- Reading passage -
BEGIN

THE IMAGIST POEM

 

by

 

William Pratt

 

Story Line Press

Ashland, Oregon

 

Paper, 138 pages, $14.95

ISBN 1-58564-009-2

 

 

Marilyn Auer of Bloomsbury Review once granted me the privilege to review Ted Kooser s Local Wonders, essays that that take you in with the poet s kind and generous outlook from the Bohemian Alps in Nebraska. She ran it with a review of Braided Creek, the correspondence of imagistic quatrains and other short poems exchanged between Ted Kooser and Jim Harrison. I probably broke protocol by dropping him a line, admiring his work, and asking if he had been influenced by Rexroth s translation of Chinese poetry. No, he wrote back, but his dog-eared copy of The Imagist Poem was now crumbling at the spine. I remembered now Rexroth took much from Ezra Pound s Chinese translations, a significant component of the imagist movement. Sometime later I used my lunch hour to walk through Lodo to the Tattered Cover to order a copy.

What I didn t know was the influence on the imagists of classical Greek poetry, also French Symbolists. What all shared in common was the story within and behind the image, with concise language, few lines that might run long or short or both, depending on the natural music of the poem itself. The movement began with a small group of English and American poets in London in 1908-09 and for formal models it reached far back into the past and into languages other than English. It is Pratt s opinion that the cross-fertilization from other times and cultures into English caused it to thrive, much as the sonnet and blank verse came from Italian and Latin 400 years ago.

The movement began when a headstrong young Englishman named T.E. Hulme, freshly expelled from Cambridge for participating in a tavern brawl, collected around him a group pf restless young writers who formed a group, dissolved, then reformed into what one of its members, Ezra Pound, called the forgotten School of Images. They discussed vers libre of the French Symbolists, tanka and haiku from the Japanese, a sacred Hebrew form, and Provencal troubadour songs admired by Pound. Hume insisted on absolutely accurate presentation and no verbiage. In 1912, Pound met H.D. who infused the movement with the Greek classical tradition:

H.D s poems were of a higher poetic refinement than Hulme s, combining a notable simplicity of diction with an irregular but distinctly musical cadence that derived from her discipline in the classical Greek lyric. Pound was so struck by the clarity and intensity of these poems, by their hardness, as he liked to call it, that he afterward declared that Imagism had been founded in order to publicize them.

 

I had only heard of H.D. once before when corresponding with Willis Barnstone who referred to her work, which sent me to the library to find what she had written, since it is not otherwise available. While Denver s new library stunned me with its different colored stone outside, its high ceilings, open airy areas, H.D. s poetry seemed to me to consist of too much dense Mediterranean mythology. This, I later learned, was her later work. I did not discover her early work until I read what Pratt had collected. Consider this from Hermes of the Ways:

The hard sand breaks,

And the grains of it

Are clear as wine.

END

- Your tasks -
**1.** Summarize the review of The Imagist Poem in two sentences.
**2.** According to the review of The Imagist Poem, why was T.E. Hulme expelled from Cambridge?
**3.** Write the next part of the review of The Imagist Poem, starting after its last line.

- Exercise data -
BEGIN

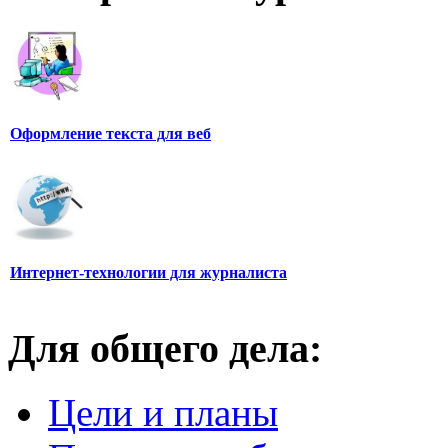
Оформление текста для веб
Интернет-технологии для журналиста
Для общего дела:
Цели и планы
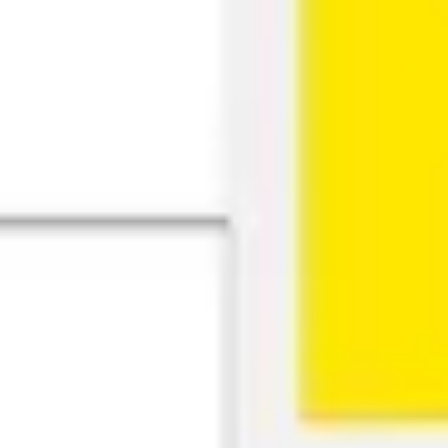
Pesquisa e design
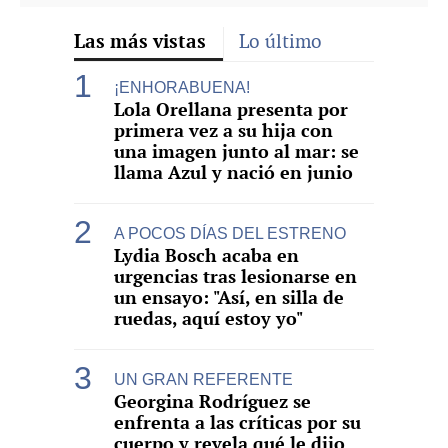
Las más vistas
Lo último
¡ENHORABUENA!
Lola Orellana presenta por
primera vez a su hija con
una imagen junto al mar: se
llama Azul y nació en junio
A POCOS DÍAS DEL ESTRENO
Lydia Bosch acaba en
urgencias tras lesionarse en
un ensayo: "Así, en silla de
ruedas, aquí estoy yo"
UN GRAN REFERENTE
Georgina Rodríguez se
enfrenta a las críticas por su
cuerpo y revela qué le dijo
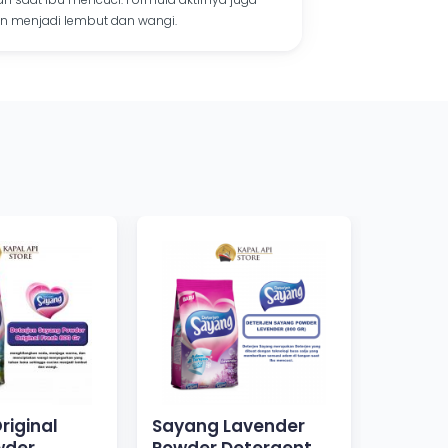
 menjadi lembut dan wangi.
riginal
Sayang Lavender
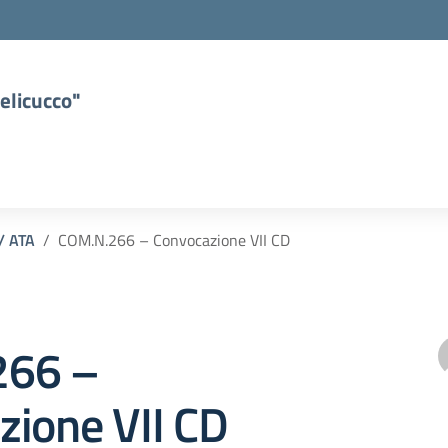
elicucco"
 / ATA
COM.N.266 – Convocazione VII CD
266 –
zione VII CD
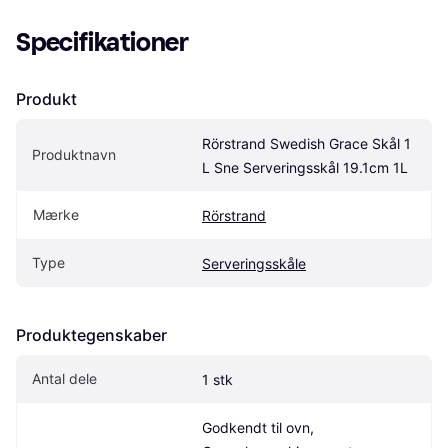
Specifikationer
Produkt
Rörstrand Swedish Grace Skål 1 
Produktnavn
L Sne Serveringsskål 19.1cm 1L
Mærke
Rörstrand
Type
Serveringsskåle
Produktegenskaber
Antal dele
1 stk
Godkendt til ovn,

END

- Responses per task -
**1.** After Ted Kooser wrote that his copy of The Imagist Poem was crumbling at the spine, the reviewer ordered William Pratt's book and learned that the imagists drew on Ezra Pound's Chinese translations, classical Greek poetry and the French Symbolists. The movement began in London in 1908-09 around T.E. Hulme, who insisted on accurate presentation and no verbiage, and H.D., whom Pound met in 1912, brought in the Greek classical tradition with poems so clear and hard that Pound declared Imagism had been founded to publicize them.

**2.** He was expelled for participating in a tavern brawl.

**3.**
Or this from The Pool:

 

Are you alive?

I touch you.

You quiver like a sea fish.

I cover you with my net.

What are you banded one?

 

And this from Storm:

 

You crash over the trees,

You crack the live branch:

the branch is white,

the green crushed,

each leaf is rent like split wood.

 

Pound said an image presents an intellectual and emotional complex in an instant of time. It provides a sudden liberation, a sense of sudden growth. It is better to present one image in a lifetime than to produce voluminous works.

If H.D. reached into the world of the ancients, so too did Pound, not only Greek but also Chinese, making it new, as In A Station Of The Metro.

The apparition of these faces in the crowd;

Petals on a wet, black bough.

 

These classical influences fused with the French Symbolists, from Baudelaire to Rimbaud to Valery. But where The Symbolists tried for diffuseness and suggestiveness; the imagists insisted on concentration and directness. Still, a more primal element was at work. Wallace Stevens acutely observed that imagism obeys an instinct and is an ancient phase of poetry. Mary Oliver has more recently showed its fault when image is piled upon image without meaning, a current plague among academic journals. This, too, was foreseen by Wallace Stevens:

The bare image and the image as a symbol are the contrast: the image without meaning and the image as meaning.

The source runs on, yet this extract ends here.